Repeat the items word for word, starting at their beginning and going on through the line that contains "For every layout". Leave the pictures out of your answer.

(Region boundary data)
--- BEGIN ---

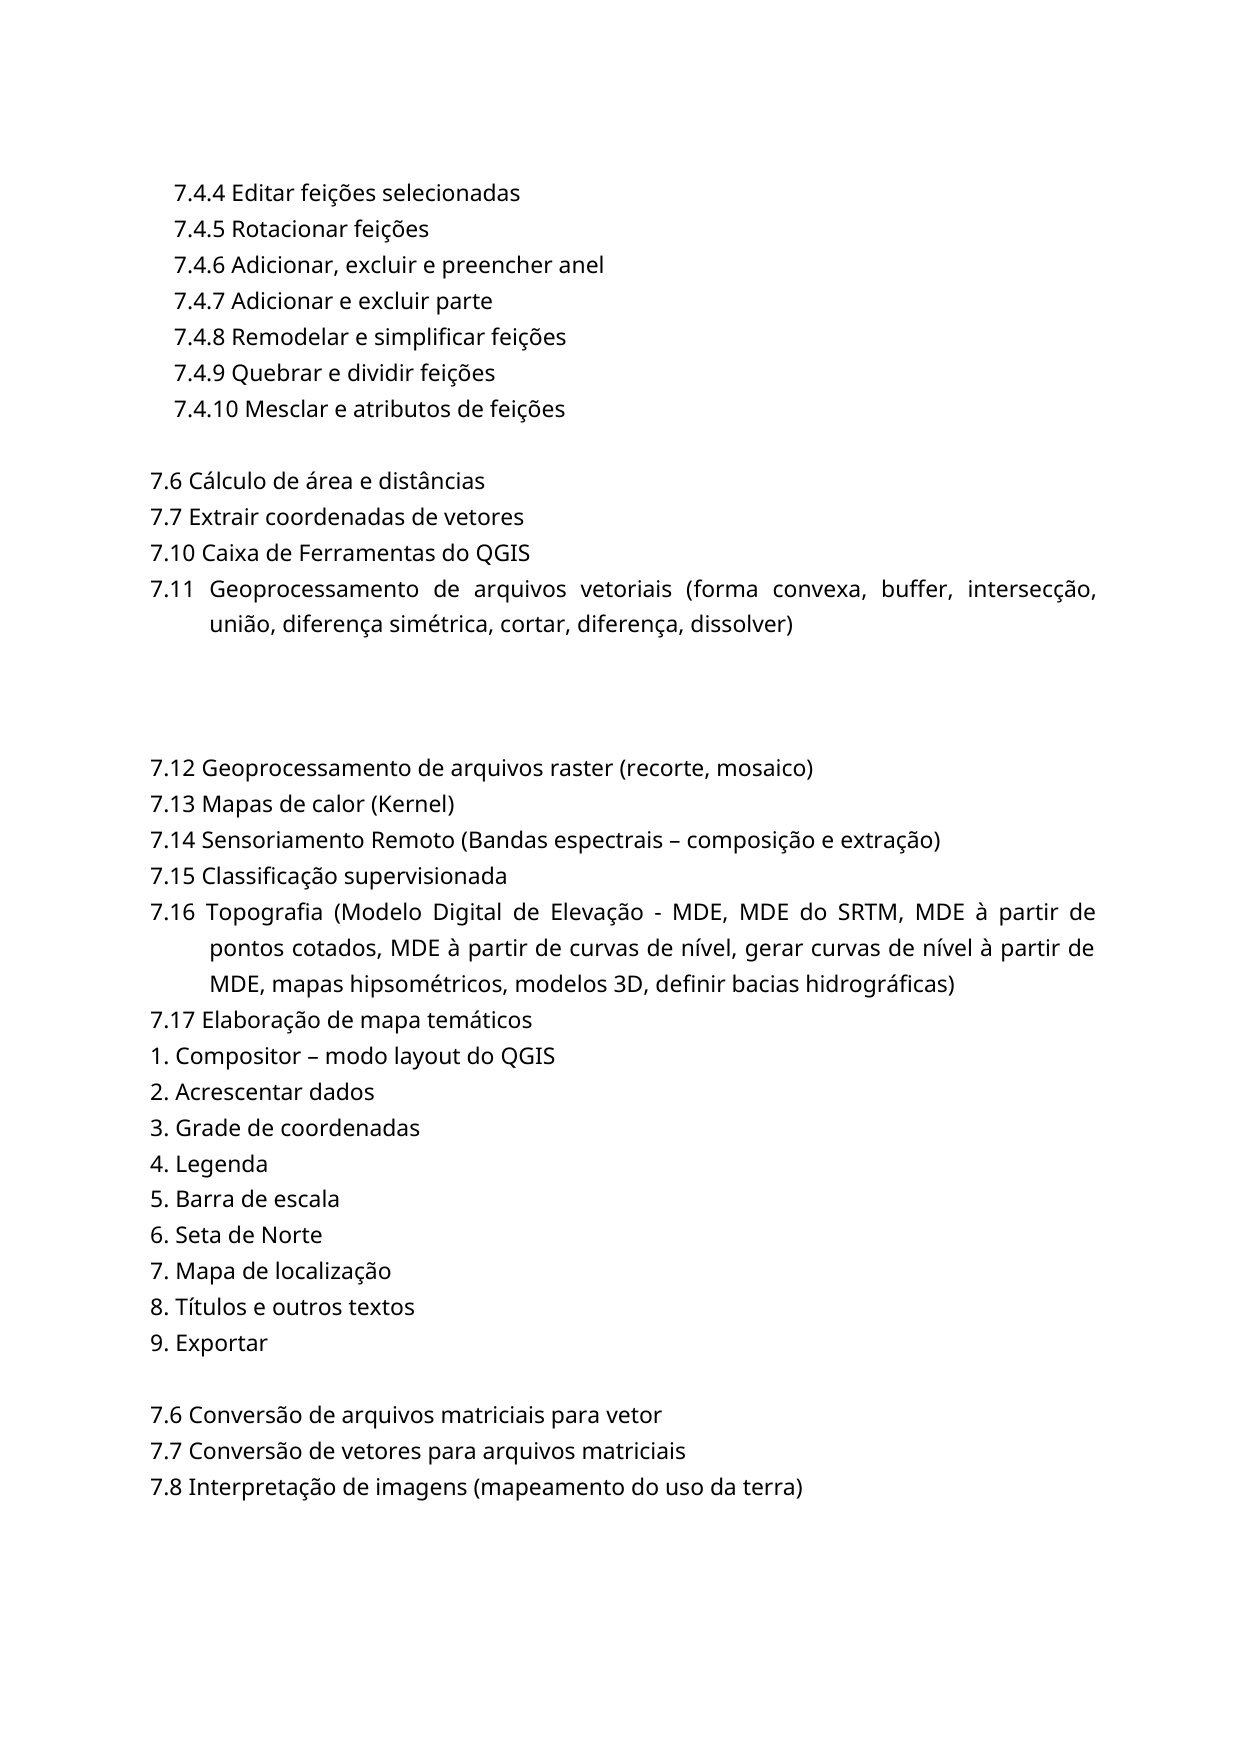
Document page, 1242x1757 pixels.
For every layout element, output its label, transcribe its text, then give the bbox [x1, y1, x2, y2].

text 5. Barra de escala [150, 1183, 1097, 1215]
text 7.4.8 Remodelar e simplificar feições [150, 321, 1097, 352]
text 6. Seta de Norte [150, 1219, 1097, 1251]
text 7.7 Conversão de vetores para arquivos matriciais [150, 1435, 1097, 1466]
text 7.8 Interpretação de imagens (mapeamento do uso da terra) [150, 1471, 1097, 1502]
text 7.10 Caixa de Ferramentas do QGIS [150, 537, 1097, 568]
text 7.11 Geoprocessamento de arquivos vetoriais (forma convexa, buffer, intersecção, união, diferença simétrica, cortar, diferença, dissolver) [150, 572, 1097, 640]
text 7. Mapa de localização [150, 1255, 1097, 1287]
text 7.4.7 Adicionar e excluir parte [150, 285, 1097, 316]
text 7.4.4 Editar feições selecionadas [150, 177, 1097, 208]
text 7.4.5 Rotacionar feições [150, 213, 1097, 244]
text 3. Grade de coordenadas [150, 1112, 1097, 1143]
text 7.7 Extrair coordenadas de vetores [150, 501, 1097, 532]
text 7.6 Cálculo de área e distâncias [150, 465, 1097, 496]
text 4. Legenda [150, 1147, 1097, 1179]
text 7.15 Classificação supervisionada [150, 860, 1097, 891]
text 7.13 Mapas de calor (Kernel) [150, 788, 1097, 819]
text 1. Compositor – modo layout do QGIS [150, 1040, 1097, 1071]
text 7.14 Sensoriamento Remoto (Bandas espectrais – composição e extração) [150, 824, 1097, 855]
text 7.4.9 Quebrar e dividir feições [150, 357, 1097, 388]
text 7.4.10 Mesclar e atributos de feições [150, 393, 1097, 424]
text 9. Exportar [150, 1327, 1097, 1358]
text 7.16 Topografia (Modelo Digital de Elevação - MDE, MDE do SRTM, MDE à partir de pontos cotados, MDE à partir de curvas de nível, gerar curvas de nível à partir de MDE, mapas hipsométricos, modelos 3D, definir bacias hidrográficas) [150, 896, 1097, 999]
text 2. Acrescentar dados [150, 1076, 1097, 1107]
text 7.17 Elaboração de mapa temáticos [150, 1004, 1097, 1035]
text 7.4.6 Adicionar, excluir e preencher anel [150, 249, 1097, 280]
text 8. Títulos e outros textos [150, 1291, 1097, 1322]
text 7.6 Conversão de arquivos matriciais para vetor [150, 1399, 1097, 1430]
text 7.12 Geoprocessamento de arquivos raster (recorte, mosaico) [150, 752, 1097, 783]
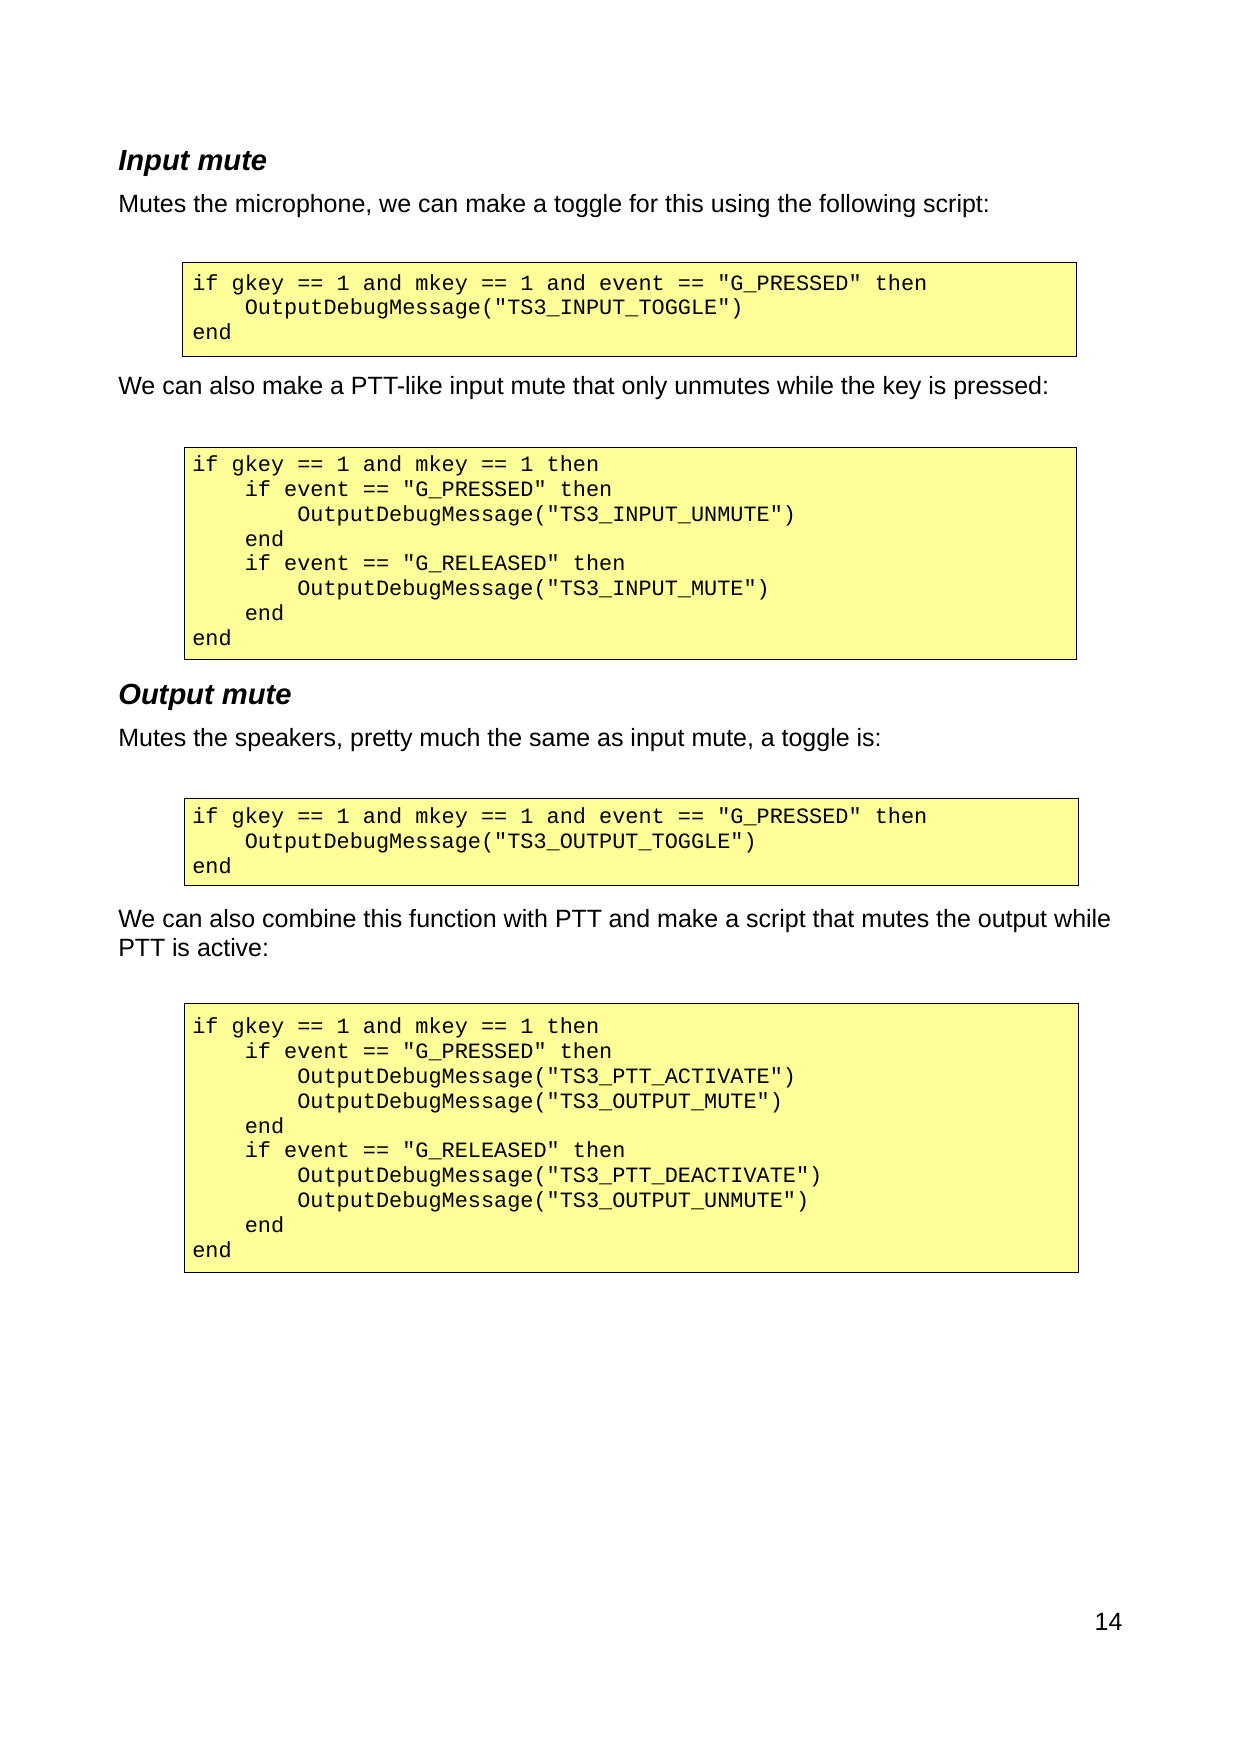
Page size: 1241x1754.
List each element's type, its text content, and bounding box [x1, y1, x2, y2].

text end [1077, 528, 1122, 552]
text OutputDebugMessage("TS3_INPUT_TOGGLE") [1077, 296, 1122, 321]
text if gkey == 1 and mkey == 1 then [1077, 453, 1122, 478]
text OutputDebugMessage("TS3_PTT_DEACTIVATE") [1079, 1164, 1122, 1189]
text if event == "G_RELEASED" then [1077, 552, 1122, 577]
text OutputDebugMessage("TS3_INPUT_MUTE") [1077, 577, 1122, 602]
text end [1077, 321, 1122, 346]
text OutputDebugMessage("TS3_INPUT_UNMUTE") [1077, 503, 1122, 528]
text if event == "G_RELEASED" then [1079, 1139, 1122, 1164]
text OutputDebugMessage("TS3_OUTPUT_MUTE") [1079, 1090, 1122, 1115]
text OutputDebugMessage("TS3_OUTPUT_UNMUTE") [1079, 1189, 1122, 1214]
text end [1079, 1115, 1122, 1139]
text Mutes the microphone, we can make a toggle for this using the following script: [118, 189, 1122, 218]
text OutputDebugMessage("TS3_PTT_ACTIVATE") [1079, 1065, 1122, 1090]
text end [1079, 855, 1122, 879]
text We can also make a PTT-like input mute that only unmutes while the key is pressed: [118, 371, 1122, 399]
text end [1077, 627, 1122, 652]
text OutputDebugMessage("TS3_OUTPUT_TOGGLE") [1079, 830, 1122, 855]
text We can also combine this function with PTT and make a script that mutes the output while PTT is active: [118, 904, 1122, 962]
text if gkey == 1 and mkey == 1 then [1079, 1016, 1122, 1040]
text if event == "G_PRESSED" then [1079, 1040, 1122, 1065]
subtitle Input mute [118, 143, 1122, 177]
subtitle Output mute [118, 677, 1122, 710]
text end [1077, 602, 1122, 627]
text if event == "G_PRESSED" then [1077, 478, 1122, 503]
text Mutes the speakers, pretty much the same as input mute, a toggle is: [118, 723, 1122, 751]
text end [1079, 1239, 1122, 1263]
text end [1079, 1214, 1122, 1239]
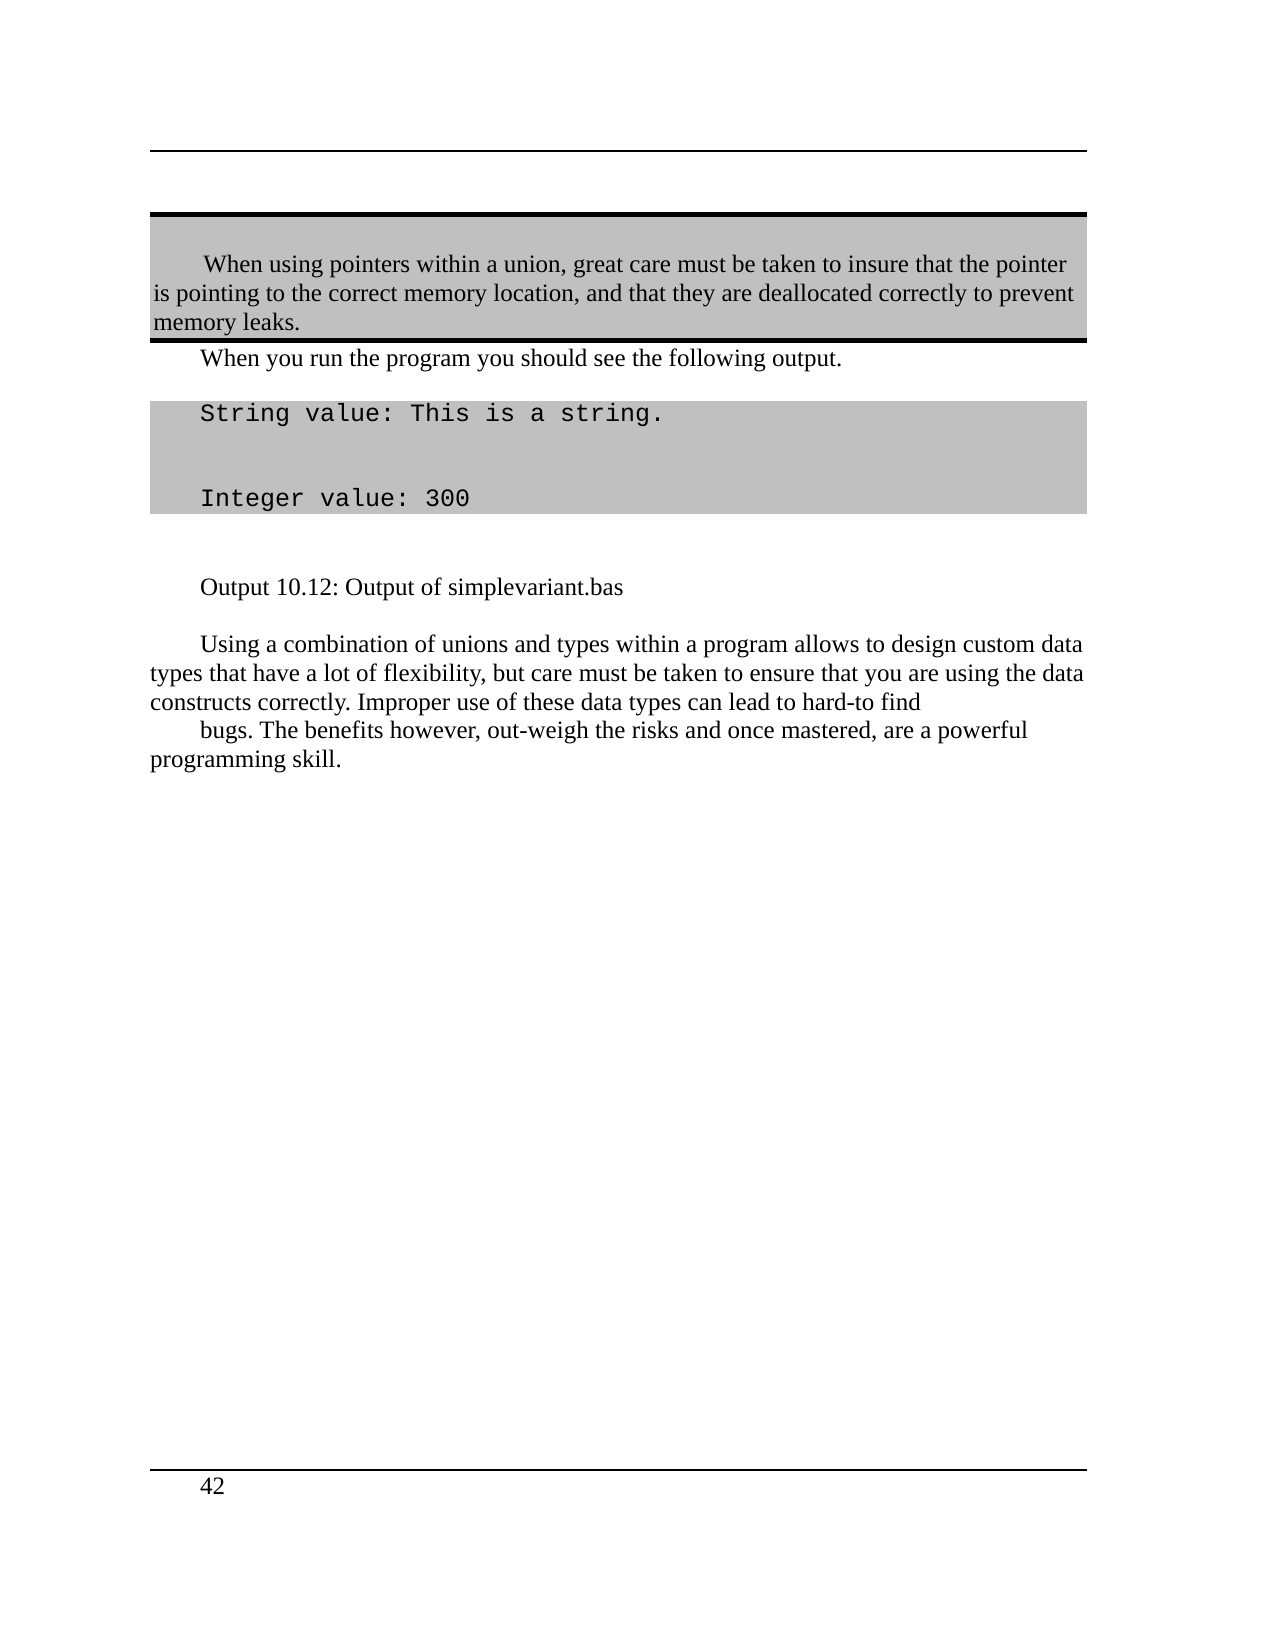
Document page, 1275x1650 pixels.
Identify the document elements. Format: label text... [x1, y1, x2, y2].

text bugs. The benefits however, out-weigh the risks and once mastered, are a powerful programming skill. [150, 716, 1087, 773]
text Output 10.12: Output of simplevariant.bas [150, 572, 1087, 601]
text Integer value: 300 [150, 486, 1087, 514]
text String value: This is a string. [150, 401, 1087, 429]
text When you run the program you should see the following output. [150, 343, 1087, 372]
text Using a combination of unions and types within a program allows to design custom data types that have a lot of flexibility, but care must be taken to ensure that you are using the data constructs correctly. Improper use of these data types can lead to hard-to find [150, 629, 1087, 716]
text When using pointers within a union, great care must be taken to insure that the pointer is pointing to the correct memory location, and that they are deallocated correctly to prevent memory leaks. [150, 241, 1087, 338]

--- END ---

_RESULT FOR THIS TASK_.
Document page, 1242x1757 pixels.
For every layout element, output its label, transcribe its text, then give the bbox [x1, y1, x2, y2].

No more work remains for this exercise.